The franc traded near the highest level in three months against the dollar as a government report showed retail sales rose more than economists expected in May, making it less likely the Swiss National Bank will cut interest rates. Federal Reserve Chairman Ben S. Bernanke yesterday abandoned his view that economic risks had diminished, helping to push the Standard & Poor's 500 Index to the lowest since 2005.
Against the euro, the franc rose as much as 0.2 percent to 1.6028, its highest level since July 1, and was at 1.6043 as of 10:38 a.m. in Zurich, from 1.6060 yesterday. It was at 1.0073 per dollar, from 1.0092 yesterday, when it traded as high as 1.0012, the highest level since April 22.

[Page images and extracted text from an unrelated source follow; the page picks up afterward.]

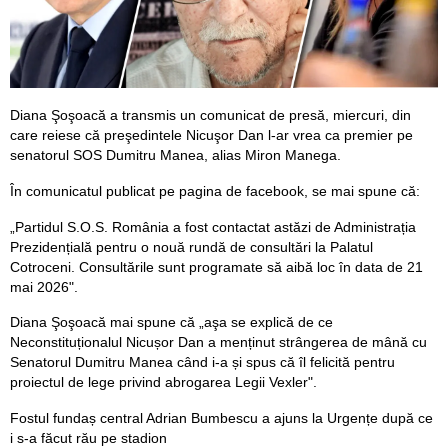
Diana Şoşoacă a transmis un comunicat de presă, miercuri, din
care reiese că preşedintele Nicuşor Dan l-ar vrea ca premier pe
senatorul SOS Dumitru Manea, alias Miron Manega.
În comunicatul publicat pe pagina de facebook, se mai spune că:
„Partidul S.O.S. România a fost contactat astăzi de Administrația
Prezidențială pentru o nouă rundă de consultări la Palatul
Cotroceni. Consultările sunt programate să aibă loc în data de 21
mai 2026".
Diana Şoşoacă mai spune că „aşa se explică de ce
Neconstituționalul Nicușor Dan a menținut strângerea de mână cu
Senatorul Dumitru Manea când i-a și spus că îl felicită pentru
proiectul de lege privind abrogarea Legii Vexler".
Fostul fundaș central Adrian Bumbescu a ajuns la Urgențe după ce
i s-a făcut rău pe stadion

Swiss sales per day, adjusted for inflation, increased 7.4 percent from a year earlier after dropping 9.4 percent the previous month, the Federal Statistics Office in Neuchatel said today. Economists expected sales to gain 3.8 percent in May, according to the median of five estimates in a Bloomberg survey.

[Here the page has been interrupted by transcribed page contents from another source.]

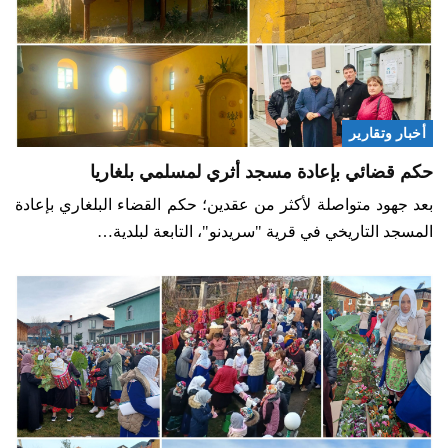
أخبار وتقارير
حكم قضائي بإعادة مسجد أثري لمسلمي بلغاريا
بعد جهود متواصلة لأكثر من عقدين؛ حكم القضاء البلغاري بإعادة
المسجد التاريخي في قرية "سريدنو"، التابعة لبلدية…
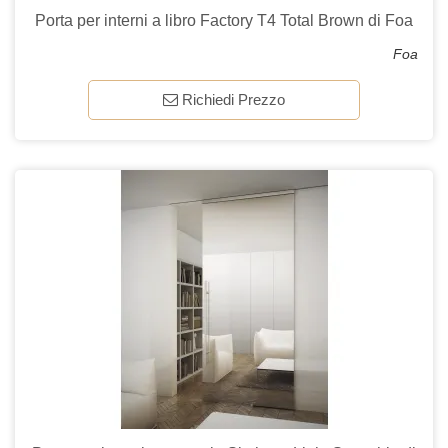
Porta per interni a libro Factory T4 Total Brown di Foa
Foa
Richiedi Prezzo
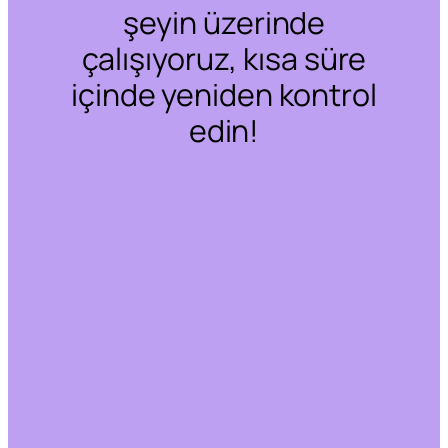
şeyin üzerinde
çalışıyoruz, kısa süre
içinde yeniden kontrol
edin!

SNB Governing Board member Thomas Jordan said policy makers will raise borrowing costs if they see the risk of a wage-price spiral developing, NZZ am Sonntag reported July 6, citing an interview.
Futures trading shows investors reduced bets on higher interest rates by the European Central bank this year, with the implied yield on the December Euribor futures contract declining 23 basis points since June 30 to 5.03 percent today.

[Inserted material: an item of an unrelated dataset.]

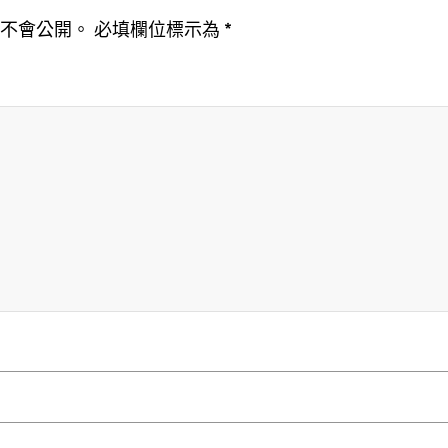
址不會公開。
必填欄位標示為
*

Falling stock markets encouraged investors to reduce carry trades, in which investors borrow in a currency at a low interest rate and convert the proceeds into one they can lend out for a higher return. The Swiss Market Index dropped 0.4 percent, while the Dow Jones Euro Stoxx 600 Index, a European benchmark, held near the lowest level since May 2005.
Switzerland's main interest rate, at 2.75 percent, is the third-lowest among industrial countries after Japan and the U.S.